WORK INSTRUCTION
Scan the data below and copy each line where "РБУЦ" occurs.

SOURCE MATERIAL
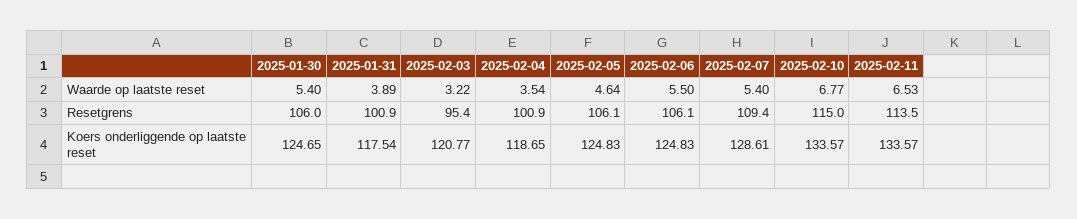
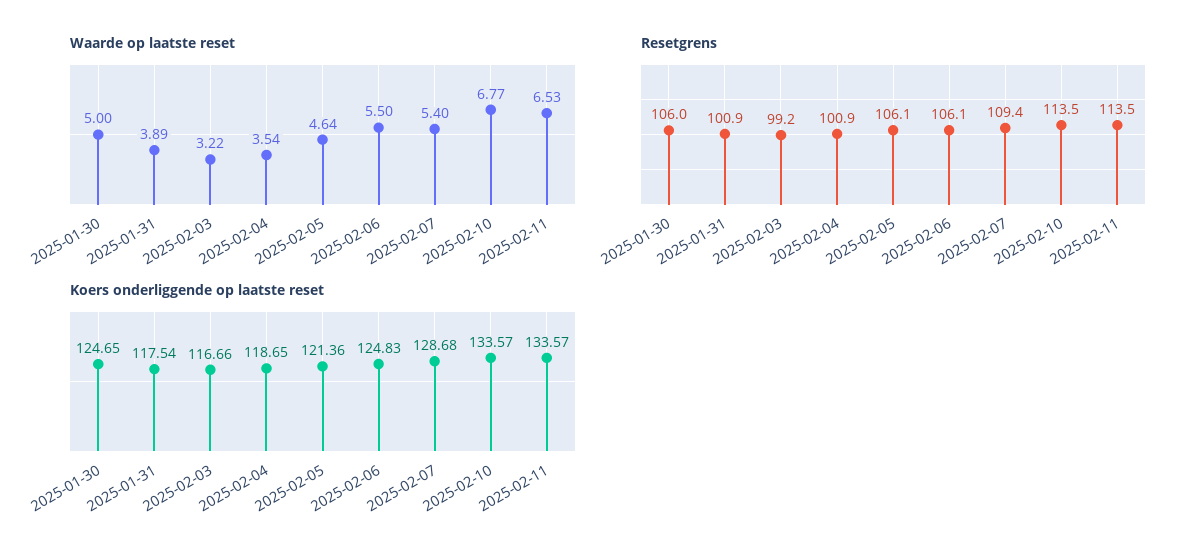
  {
    "Waarde op laatste reset": {
-     "2025-01-30": 5.4,
+     "2025-01-30": 5,
      "2025-01-31": 3.89,
      "2025-02-03": 3.22,
      "2025-02-04": 3.54,
      "2025-02-05": 4.64,
      "2025-02-06": 5.5,
      "2025-02-07": 5.4,
      "2025-02-10": 6.77,
      "2025-02-11": 6.53
    },
    "Resetgrens": {
      "2025-01-30": 106,
      "2025-01-31": 100.9,
-     "2025-02-03": 95.4,
+     "2025-02-03": 99.2,
      "2025-02-04": 100.9,
      "2025-02-05": 106.1,
      "2025-02-06": 106.1,
      "2025-02-07": 109.4,
-     "2025-02-10": 115,
+     "2025-02-10": 113.5,
      "2025-02-11": 113.5
    },
    "Koers onderliggende op laatste reset": {
      "2025-01-30": 124.65,
      "2025-01-31": 117.54,
-     "2025-02-03": 120.77,
+     "2025-02-03": 116.66,
      "2025-02-04": 118.65,
-     "2025-02-05": 124.83,
+     "2025-02-05": 121.36,
      "2025-02-06": 124.83,
-     "2025-02-07": 128.61,
+     "2025-02-07": 128.68,
      "2025-02-10": 133.57,
      "2025-02-11": 133.57
    }
  }

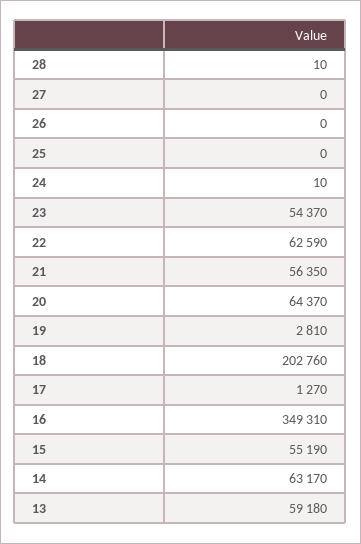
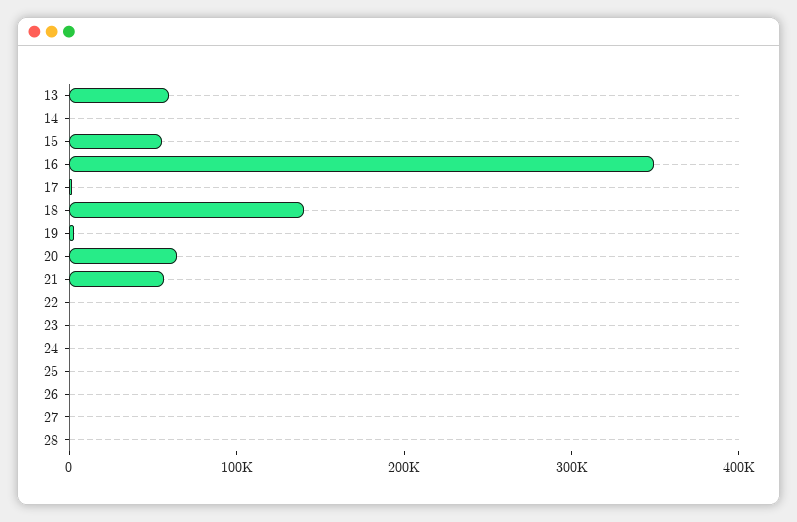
  {
    "28": 10,
    "27": 0,
    "26": 0,
    "25": 0,
    "24": 10,
-   "23": 54370,
+   "23": 0,
-   "22": 62590,
+   "22": 0,
    "21": 56350,
    "20": 64370,
    "19": 2810,
-   "18": 202760,
+   "18": 140000,
    "17": 1270,
    "16": 349310,
    "15": 55190,
-   "14": 63170,
+   "14": 0,
    "13": 59180
  }

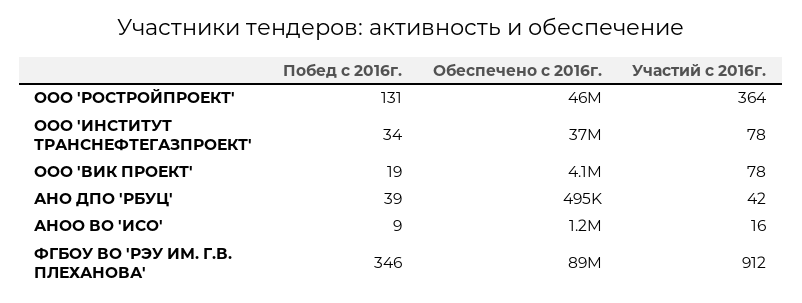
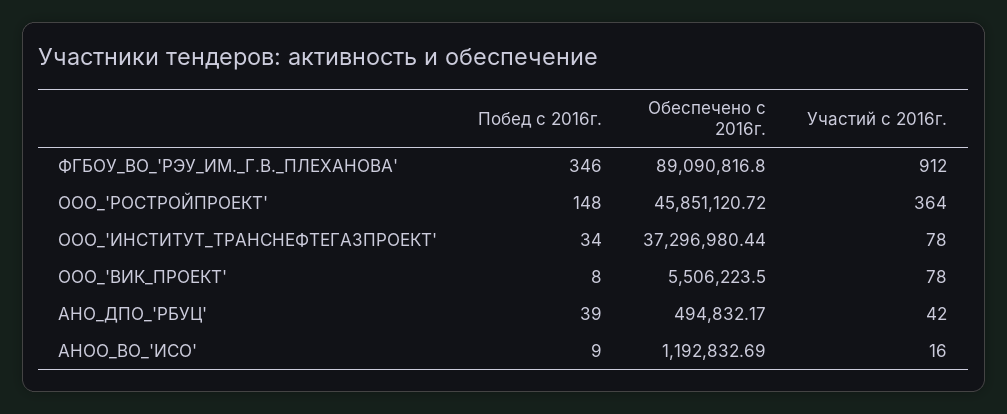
  {
    "Побед с 2016г.": {
-     "ООО 'РОСТРОЙПРОЕКТ'": 131,
+     "ООО 'РОСТРОЙПРОЕКТ'": 148,
      "ООО 'ИНСТИТУТ ТРАНСНЕФТЕГАЗПРОЕКТ'": 34,
-     "ООО 'ВИК ПРОЕКТ'": 19,
+     "ООО 'ВИК ПРОЕКТ'": 8,
      "АНО ДПО 'РБУЦ'": 39,
      "АНОО ВО 'ИСО'": 9,
      "ФГБОУ ВО 'РЭУ ИМ. Г.В. ПЛЕХАНОВА'": 346
    },
    "Обеспечено с 2016г.": {
      "ООО 'РОСТРОЙПРОЕКТ'": 45851120.72,
      "ООО 'ИНСТИТУТ ТРАНСНЕФТЕГАЗПРОЕКТ'": 37296980.44,
-     "ООО 'ВИК ПРОЕКТ'": 4100000,
+     "ООО 'ВИК ПРОЕКТ'": 5506223.5,
      "АНО ДПО 'РБУЦ'": 494832.17,
      "АНОО ВО 'ИСО'": 1192832.69,
      "ФГБОУ ВО 'РЭУ ИМ. Г.В. ПЛЕХАНОВА'": 89090816.8
    },
    "Участий с 2016г.": {
      "ООО 'РОСТРОЙПРОЕКТ'": 364,
      "ООО 'ИНСТИТУТ ТРАНСНЕФТЕГАЗПРОЕКТ'": 78,
      "ООО 'ВИК ПРОЕКТ'": 78,
      "АНО ДПО 'РБУЦ'": 42,
      "АНОО ВО 'ИСО'": 16,
      "ФГБОУ ВО 'РЭУ ИМ. Г.В. ПЛЕХАНОВА'": 912
    }
  }

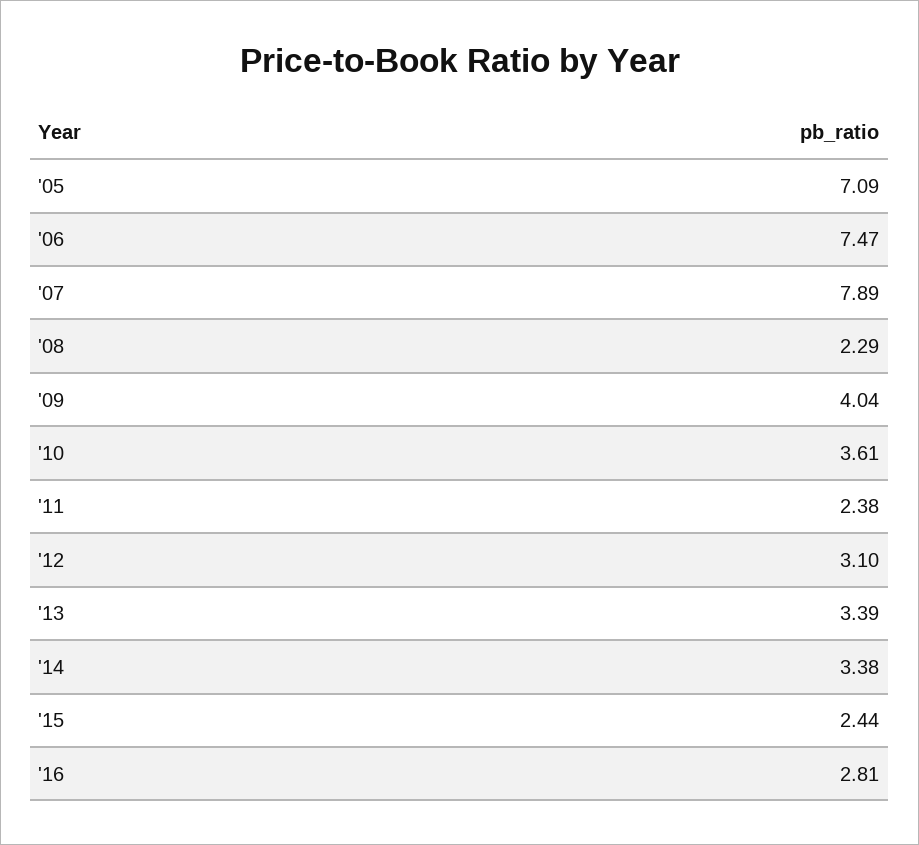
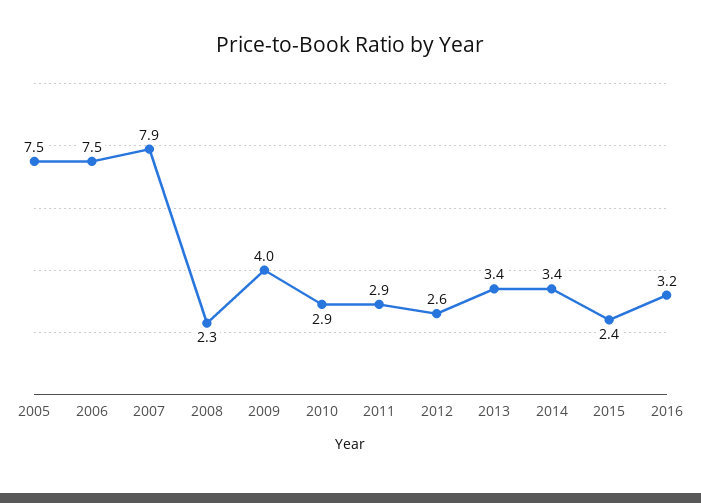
  {
-   "'05": 7.09,
+   "'05": 7.5,
    "'06": 7.47,
    "'07": 7.89,
    "'08": 2.29,
    "'09": 4.04,
-   "'10": 3.61,
+   "'10": 2.9,
-   "'11": 2.38,
+   "'11": 2.9,
-   "'12": 3.1,
+   "'12": 2.6,
    "'13": 3.39,
    "'14": 3.38,
    "'15": 2.44,
-   "'16": 2.81
+   "'16": 3.2
  }

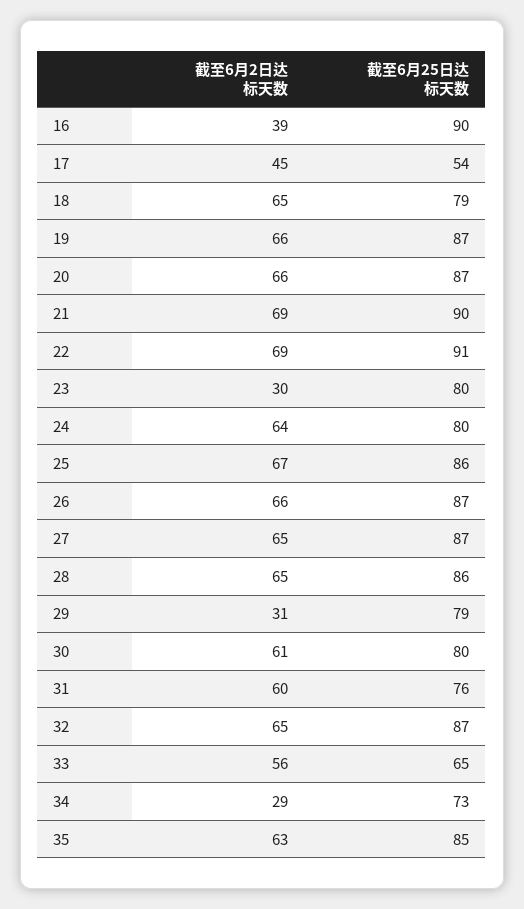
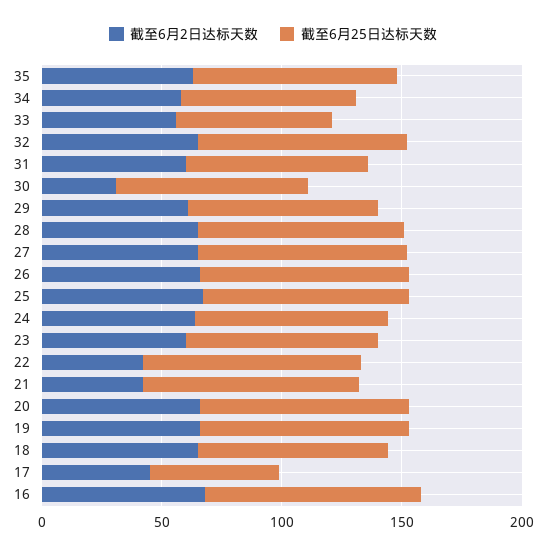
  {
    "截至6月2日达标天数": {
-     "16": 39,
+     "16": 70,
      "17": 45,
      "18": 65,
      "19": 66,
      "20": 66,
-     "21": 69,
+     "21": 40,
-     "22": 69,
+     "22": 40,
-     "23": 30,
+     "23": 60,
      "24": 64,
      "25": 67,
      "26": 66,
      "27": 65,
      "28": 65,
-     "29": 31,
+     "29": 60,
-     "30": 61,
+     "30": 30,
      "31": 60,
      "32": 65,
      "33": 56,
-     "34": 29,
+     "34": 60,
      "35": 63
    },
    "截至6月25日达标天数": {
      "16": 90,
      "17": 54,
      "18": 79,
      "19": 87,
      "20": 87,
      "21": 90,
      "22": 91,
      "23": 80,
      "24": 80,
      "25": 86,
      "26": 87,
      "27": 87,
      "28": 86,
      "29": 79,
      "30": 80,
      "31": 76,
      "32": 87,
      "33": 65,
      "34": 73,
      "35": 85
    }
  }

ANSWER SECTION
      "АНО ДПО 'РБУЦ'": 39,
      "АНО ДПО 'РБУЦ'": 494832.17,
      "АНО ДПО 'РБУЦ'": 42,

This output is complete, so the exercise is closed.